The problem => Verbatim copy, images removed: write out the entries below.

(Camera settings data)

_ _ _ _ _

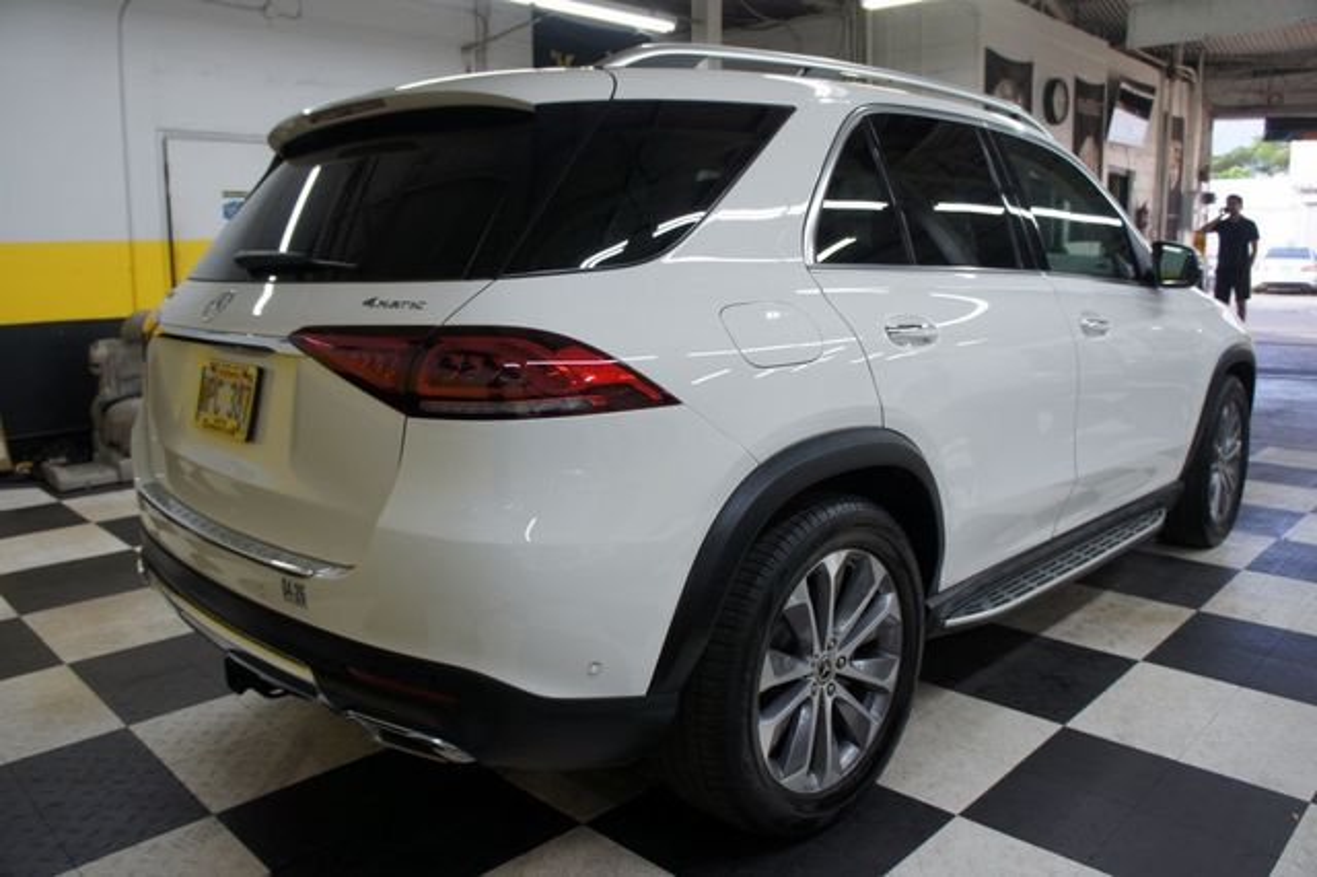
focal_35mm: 27
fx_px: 987
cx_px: 658
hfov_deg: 67.4
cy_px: 438
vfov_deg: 47.9
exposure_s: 1/40
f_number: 4
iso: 200
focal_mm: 18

_ _ _ _ _

Task result =>
focal_35mm: 27
fx_px: 987
cx_px: 658
hfov_deg: 67.4
cy_px: 438
vfov_deg: 47.9
exposure_s: 1/40
f_number: 4
iso: 200
focal_mm: 18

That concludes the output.